Munhoz, obrigado pelas dicas! Eu também treino sem técnico e acabo apelando para o cronômetro de parede que, na verdade, só me dá algumas estimativas, nada muito preciso. Gostei da ideia de tentar nadar com um relógio normal antes de investir num modelo próprio pra perceber a questão da sensibilidade. Vou tentar! Obrigado e bons treinos! Abs
Querido Carioquinha. Eu tenho um Garmin Swim e não me atrapalha em nada. Eu acho que, as vezes, eu atrapalho o relógio. Não entendo direito aqueles gráficos que ele coloca no computador. Só entendo de mulher grávida. No mais é uma ferramenta bem interessante pra quem treina sozinho. Se você tem uma equipe e técnico, acho desnecessário. Um abraço e quando vier a Bauru dê um toque.
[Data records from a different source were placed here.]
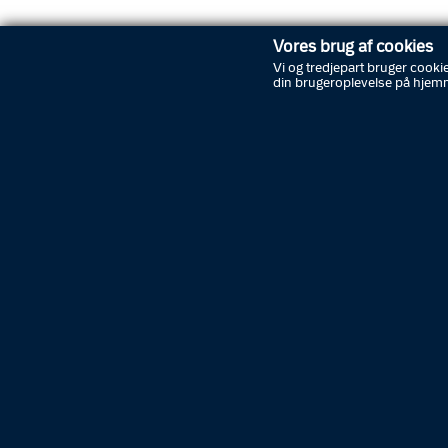
Press
Vores brug af cookies
Vi og tredjepart bruger cookie
Kommuni
din brugeroplevelse på hjem
Kommuni
Presset
E-mail:
Læs
7. august 2026
Fyns Politi
Fyns Politi efterlyser vidne til overfal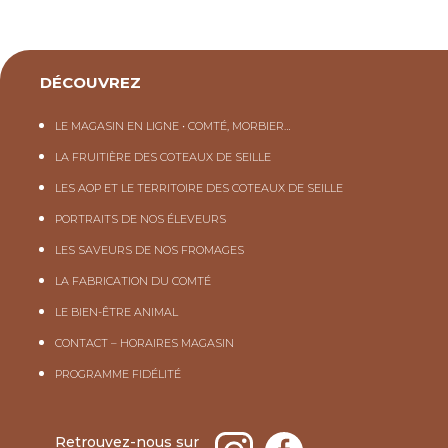
DÉCOUVREZ
LE MAGASIN EN LIGNE • COMTÉ, MORBIER…
LA FRUITIÈRE DES COTEAUX DE SEILLE
LES AOP ET LE TERRITOIRE DES COTEAUX DE SEILLE
PORTRAITS DE NOS ÉLEVEURS
LES SAVEURS DE NOS FROMAGES
LA FABRICATION DU COMTÉ
LE BIEN-ÊTRE ANIMAL
CONTACT – HORAIRES MAGASIN
PROGRAMME FIDÉLITÉ
Retrouvez-nous sur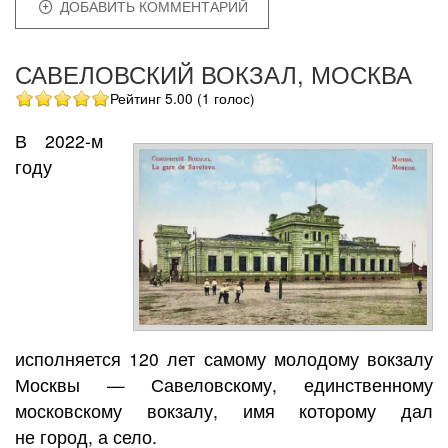
ДОБАВИТЬ КОММЕНТАРИЙ
САВЕЛОВСКИЙ ВОКЗАЛ, МОСКВА
Рейтинг 5.00 (1 голос)
В 2022-м
году
исполняется 120 лет самому молодому вокзалу
Москвы — Савеловскому, единственному
московскому вокзалу, имя которому дал
не город, а село.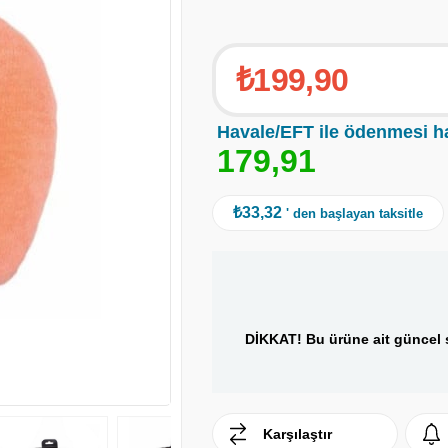
₺199,90
Havale/EFT ile ödenmesi h
1
7
9
,
9
1
₺33,32
' den başlayan taksitle
DİKKAT! Bu ürüne ait güncel s
Karşılaştır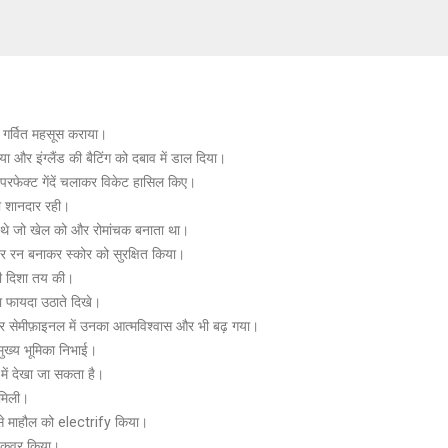
ो गर्वित महसूस कराया।
 और इंग्लैंड की बैटिंग को दबाव में डाल दिया।
 परफेक्ट गेंदें चलाकर विकेट हासिल किए।
 भी शानदार रही।
ते थे जो खेल को और रोमांचक बनाता था।
पर रन बनाकर स्कोर को सुरक्षित किया।
 की दिशा तय की।
रा फायदा उठाते दिखे।
र सेमीफ़ाइनल में उनका आत्मविश्वास और भी बढ़ गया।
मुख्य भूमिका निभाई।
में देखा जा सकता है।
मिली।
हट से माहौल को electrify किया।
ाथ कवर किया।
Obrigado, Dr Zé! Não sabia que vc estava usando um Garmin Swim. Parece bom mesmo. Os gráficos são basicamente o que um técnico olharia> numero de braçadas, ritmo (ou pace – por 100m) e umas coisas que eu tbem não entendo… Em breve devo ir pra Bauru e te aviso. Abratz!
Munhoz, foi você quem escreveu o texto das goiabas? Gosto dessas viagens introspectivas. O texto é muito bacana, de alguma forma despertou a percepção de algo que eu já tinha esquecido.
Sim Niwa, fui eu que escrevi sobre as “goiabas de epicuro” – as quais por sinal voltaram a aparecer na piscina do Paineiras neste verão. Que legal que voce gostou! Um abração!.